- Extract provided -
☆ ☆ ☆ ☆
Fernbus Simulator is a bus simulator game developed by TML-Studios and published by Aerosoft for Microsoft Windows. The game is powered by Unreal Engine 4 and was available on 25 August 2016 worldwide.

Gameplay

Fernbus Simulator is set in Germany, offering a route network of approximately 20,000 kilometres and 40 German cities that is built in a scale of 1:10.
More city routes were released as DLCs, expanding the map to the following countries: Austria, Switzerland, France, Luxembourg, Netherlands, Belgium and Czech Republic.
The game features quite the same gameplay of the similar-genre video game Euro Truck Simulator 2, which includes construction sites, traffic congestion, police patrols and traffic collision, with dynamic weather and day-night cycle are available in the game. The game also provides the licensed MAN Lion's Coach of Flixbus, allowing players to drive on highly detailed German motorways.
☆ ☆ ☆ ☆
- Actions to take -
1. From the Fernbus Simulator article, set down word for word the stretch from "Fernbus Simulator is a" through "scale of 1:10.".
2. Using the Fernbus Simulator article, explain in one to three sentences how the game's map came to cover countries beyond Germany.
3. Carry the Fernbus Simulator article forward from its last sentence.
☆ ☆ ☆ ☆
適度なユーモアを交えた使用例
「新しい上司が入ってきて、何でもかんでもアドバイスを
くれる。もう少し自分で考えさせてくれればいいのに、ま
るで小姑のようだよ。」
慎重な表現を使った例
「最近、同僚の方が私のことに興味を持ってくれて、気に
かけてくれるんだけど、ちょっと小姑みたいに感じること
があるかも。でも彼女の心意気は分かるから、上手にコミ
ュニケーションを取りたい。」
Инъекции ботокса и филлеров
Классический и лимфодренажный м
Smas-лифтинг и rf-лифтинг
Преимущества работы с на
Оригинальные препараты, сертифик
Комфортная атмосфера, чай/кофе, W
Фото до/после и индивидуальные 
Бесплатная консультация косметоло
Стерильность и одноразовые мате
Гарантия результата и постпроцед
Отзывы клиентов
☆ ☆ ☆ ☆
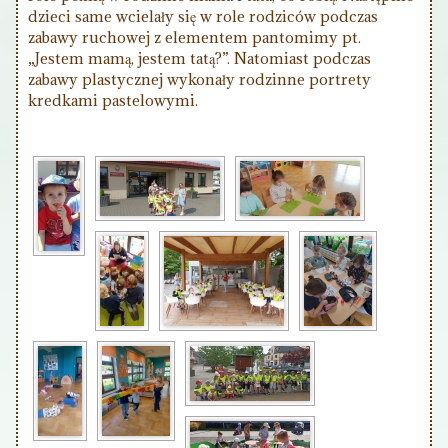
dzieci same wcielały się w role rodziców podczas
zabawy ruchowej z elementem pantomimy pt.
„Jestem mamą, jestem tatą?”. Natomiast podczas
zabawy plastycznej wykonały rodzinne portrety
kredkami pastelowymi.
☆ ☆ ☆ ☆
- Results for the exercise -
1.
Fernbus Simulator is a bus simulator game developed by TML-Studios and published by Aerosoft for Microsoft Windows. The game is powered by Unreal Engine 4 and was available on 25 August 2016 worldwide.

Gameplay

Fernbus Simulator is set in Germany, offering a route network of approximately 20,000 kilometres and 40 German cities that is built in a scale of 1:10.

2. More city routes were released as DLCs, which expanded the map to Austria, Switzerland, France, Luxembourg, the Netherlands, Belgium and the Czech Republic.

3.
Development and release
Fernbus Simulator is developed by a German-based game studio TML-Studios, the developers of the City Bus Simulator series and the World of Subways franchise. It is powered by Unreal Engine 4 of Epic Games. The game was released on 25 August 2016 for Microsoft Windows.

Reception
The game is well-sold on the digital distribution platform Steam, but often comes in criticism and gets a mixed rating. The game is often used to compare with Euro Truck Simulator 2 and American Truck Simulator, and gets praised on the design of the game in terms of atmosphere, motorways, residential areas and detailed bus cockpit. However, bugs, missing textures, insufficient to reality and a lack of long-term motivation makes the game widely criticised.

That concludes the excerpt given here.